I'm trying to set up a round-robin of author interviews and articles with other blogging indie-authors I've been meeting online, to spread the word about what we're writing, doing, thinking, etc.

That makes it sounds as though I've been tremendously busy, but I've also spent lots of the last week reading and cooking and walking the dogs and watching some Netflix.

I hope that you all have a good weekend, however you spend it...we might be about to start a Charleton Heston movie marathon..."The Ten Commandments", "Ben Hur", "The Agony and the Ecstasy", and ""Planet of the Apes".




Spring Break Writing Schedule

I've been driving myself nuts the last few weeks trying to become something I'm not...a marketing guru or wizard or mogul...

I woke up this morning having had an overnight epiphany... I need to focus on my writing.

That doesn't seem extraordinary to hear, in a writer's blog, from a writer... but it came as a surprise to me that my subconscious was sending me this message.

"Writers write" - we've all heard or read that quote (I don't know whose it was originally).  I love to write, always have.  I don't do it for the money, although money is nicer than no money, given the choice.

I was lucky enough to have the stars and work and family align in such a way that I was able to write my first novel last summer, with the help of Camp NaNoWriMo, and am currently working on a novelette and 2 other short pieces that are related to my novel.

Therein lies the rub... I've found myself increasingly thinking and fretting and worrying about marketing the last few weeks, and have wandered a bit off track... I have been spending more time thinking about, and trying my hand at, marketing than at writing (which is the reason I'm here).  Lots of the writer's groups that I am a part of focus too much (for me) on marketing, and not enough on writing... and I need to learn to adjust my focus more effectively in these groups, to spend more time and energy on being a writer (and learning to be a better writer), and less time and energy trying to be one of the "Mad Men" (and learning to be a better "Mad Man").

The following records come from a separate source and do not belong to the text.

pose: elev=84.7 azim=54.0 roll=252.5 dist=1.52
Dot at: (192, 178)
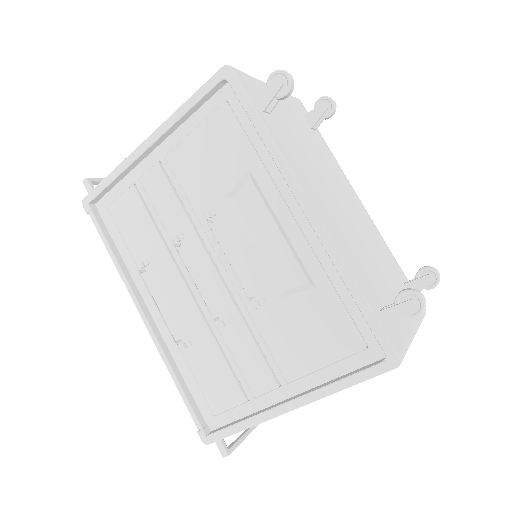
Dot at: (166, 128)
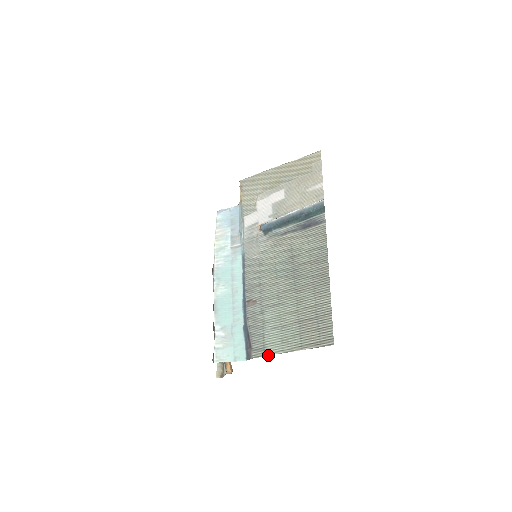
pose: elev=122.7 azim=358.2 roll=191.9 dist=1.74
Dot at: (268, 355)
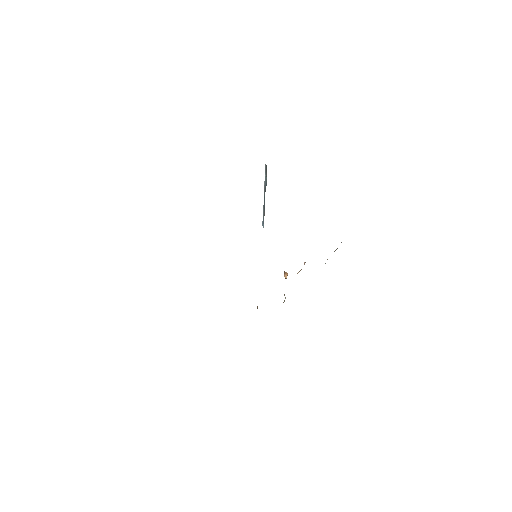
Dot at: occluded
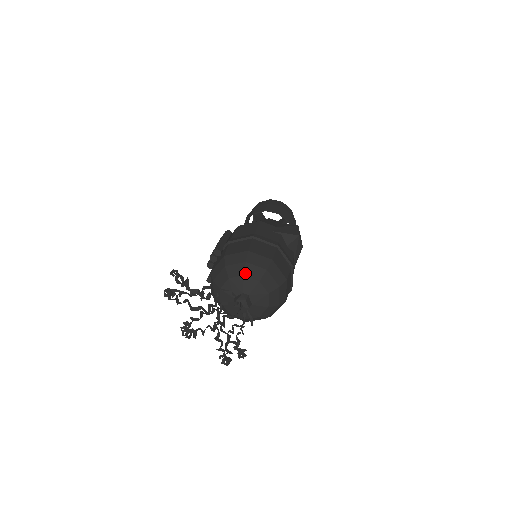
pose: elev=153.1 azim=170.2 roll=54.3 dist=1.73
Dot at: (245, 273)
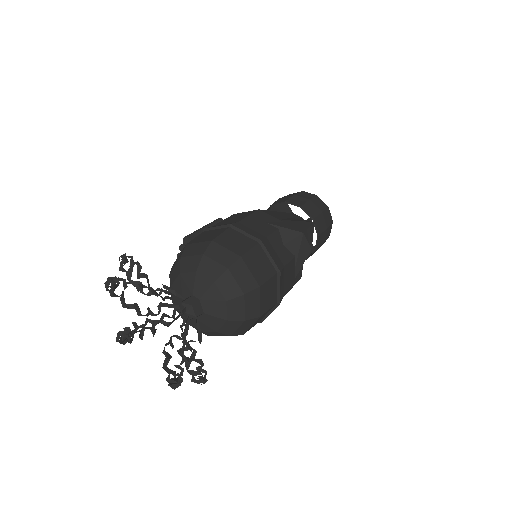
Dot at: (198, 269)
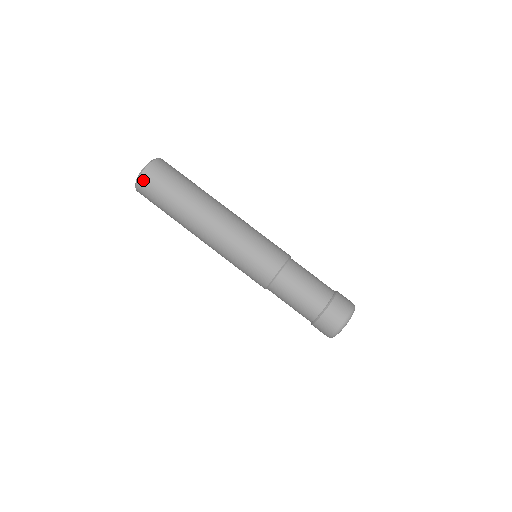
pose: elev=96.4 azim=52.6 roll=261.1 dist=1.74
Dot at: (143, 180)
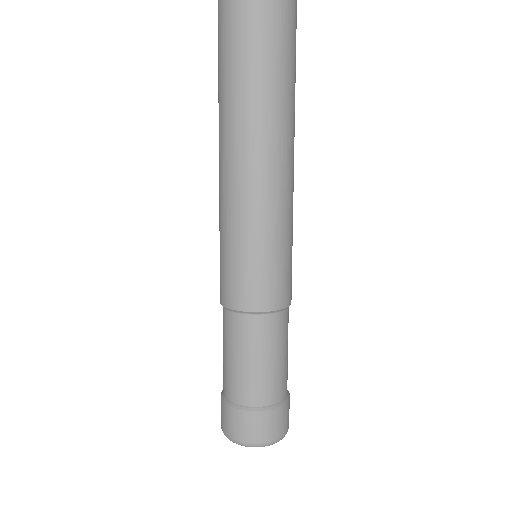
Dot at: (218, 5)
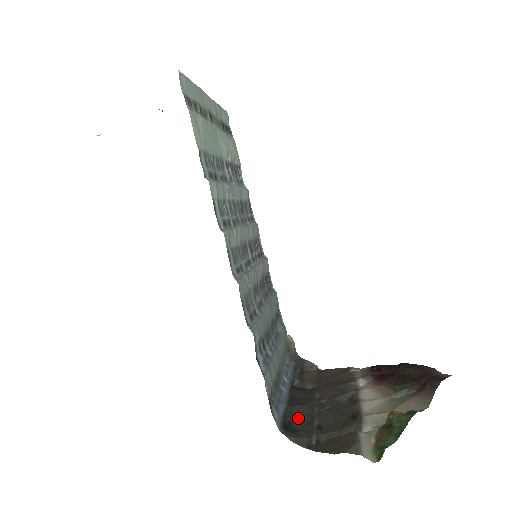
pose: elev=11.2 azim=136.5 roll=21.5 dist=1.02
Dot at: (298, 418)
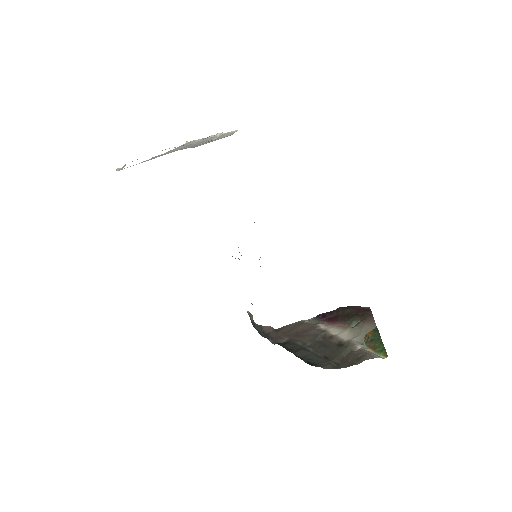
Dot at: (308, 358)
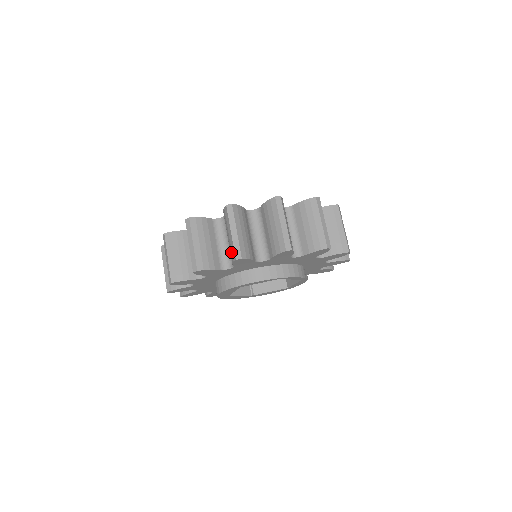
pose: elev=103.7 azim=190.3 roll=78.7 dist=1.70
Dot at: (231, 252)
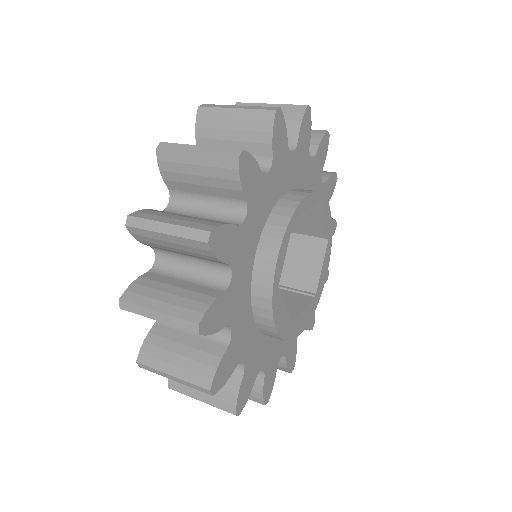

I surprised myself this summer by being able to write and publish a novel, but am apparently, and sadly, not able to become a marketing maniac with the same aplomb... I've decided not to worry about it.

 I'm going to keep writing, which I love doing, and which makes me happy, and largely ignore the marketing side of things for now (at least until I've run through the current slate of story ideas banging around in my head).

I don't want to stop my nascent marketing efforts altogether, I enjoy my blog, and interacting with people on FB and Twitter and G+.  I would even like to expand into an exchange of author interviews with other blogs and bloggers.  I just want to regain my balance and purpose in being a writer... I want primarily to write.

I'm sorry for the TL; DR, but it occurs to me that I'm likely not the only writer out there (in here?) who has stumbled across this epiphany.  I'd love to hear from others who successfully achieve a balance with their writing and marketing.




"Here Be Monsters" as an Audiobook?

I found out about ACX, a new Amazon acquisition, yesterday morning.  It exists to connect writers with narrators for the purpose of making audiobooks. I'm very excited about the possibilities of getting my novel made into an audiobook.

In much the same way that CreateSpace makes brings print publishing into the realm of possibility for aspiring authors, ACX would seem to be able to bring the exciting world of audiobooks to authors. 

Without having to pay hundreds or thousands of dollars up front, ACX asks an author to provide information about their work, and presents it to potential narrators to submit "auditions".  The author can listen to the "audition" (an mp3 file download waiting for the author in your account on the ACX website), and decide if they approve the narrator or not.  If the author approves the narrator's audition, they can make arrangements to have ACX record the audiobook; if they don't approve, they author can hold out for more auditions.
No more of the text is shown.